My heart is full of the people who don’t have enough, and while it is one thing to feed and house and clothe them, it is quite another to find out why they need to be fed and clothed and housed.
My heart is full of questions that focus on why people are left out, full of an urge to be a real life mockingjay, to fight back against a system that oppresses and holds down those most vulnerable.
My heart is not afraid. I have upended it for you here over and over again, shown you who I am, what I am made of, what I am about, and what I believe. I have dumped out my drawer for your inspection, offered my cloak for your critique.
My heart is with Freddie Gray and Terrence Crutcher, with the little girl in the backseat of a car who watched a police officer shoot the man in the front seat and her mother kneel on the pavement in handcuffs as she sobbed.

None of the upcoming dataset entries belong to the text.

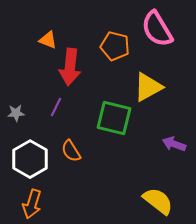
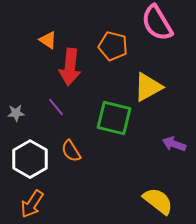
pink semicircle: moved 6 px up
orange triangle: rotated 12 degrees clockwise
orange pentagon: moved 2 px left
purple line: rotated 66 degrees counterclockwise
orange arrow: rotated 16 degrees clockwise
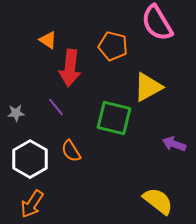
red arrow: moved 1 px down
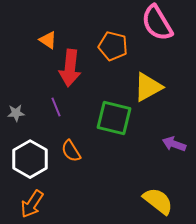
purple line: rotated 18 degrees clockwise
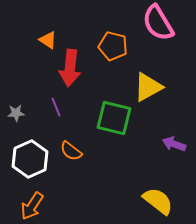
pink semicircle: moved 1 px right
orange semicircle: rotated 20 degrees counterclockwise
white hexagon: rotated 6 degrees clockwise
orange arrow: moved 2 px down
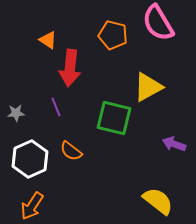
orange pentagon: moved 11 px up
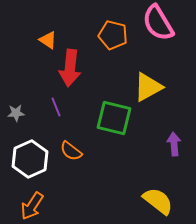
purple arrow: rotated 65 degrees clockwise
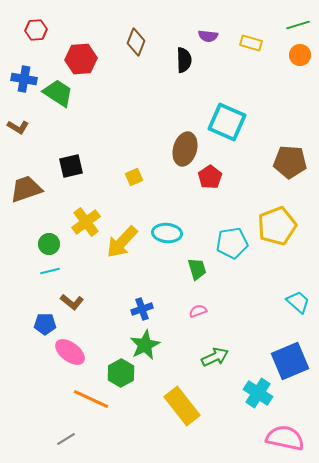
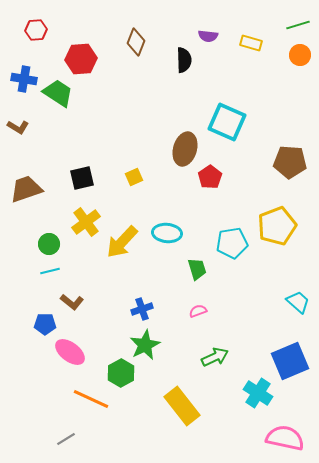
black square at (71, 166): moved 11 px right, 12 px down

My job is not to sit down and shut up, my job is not to play the game, not to take the easy way, not to go with the tide. My heart is called to something else.
My heart is the heart of deacon. Tied to the mast amid ship, holding the ends together, the world that would disregard the good news of Christ as so much more religion than they can handle, the church that would prefer to write a check but not to get hands dirty as the waters of this world swirl and roil around us.

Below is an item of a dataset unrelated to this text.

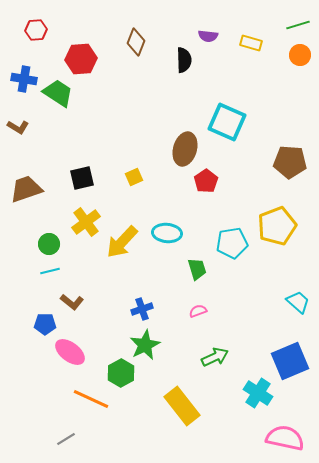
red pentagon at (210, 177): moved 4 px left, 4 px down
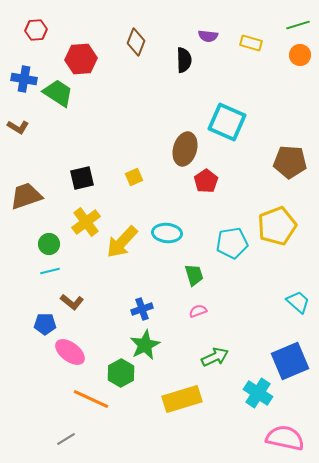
brown trapezoid at (26, 189): moved 7 px down
green trapezoid at (197, 269): moved 3 px left, 6 px down
yellow rectangle at (182, 406): moved 7 px up; rotated 69 degrees counterclockwise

The contents of my heart are varied and battered and shiny. There is Kaia in her crib yelling my name, AWESHA. There is Ave saying words like particular and edit and especially. There is an old and confused dog, once a puppy chewing a first edition Alice in Wonderland, and the man who taught him to regard his own noble dog heart, a man I promised I would stand by. There are vows, holy vows, that order me to respect the dignity of every person. More vows that I would take, obedience and service, justice, upheaval, rebellion and insurgence.
I love you.
If you made it this far I congratulate you. I hope to see you soon, hope to wrap my arms around you (fair warning given) and to eat that Friday night lasagna, hope to form myself into a person who is able to incite change, who is able to birth justice.
I am heavy with it now.
The Big Dipper is in position, the message has come, the English Contingency has arrived and we will do family in all of the messy ways that family happens.
I will set aside these things for now, close the drawer for closer examination another day. Enjoy the time that is allotted.
But I am telling you that I will not stop.
These things are true. I promise you.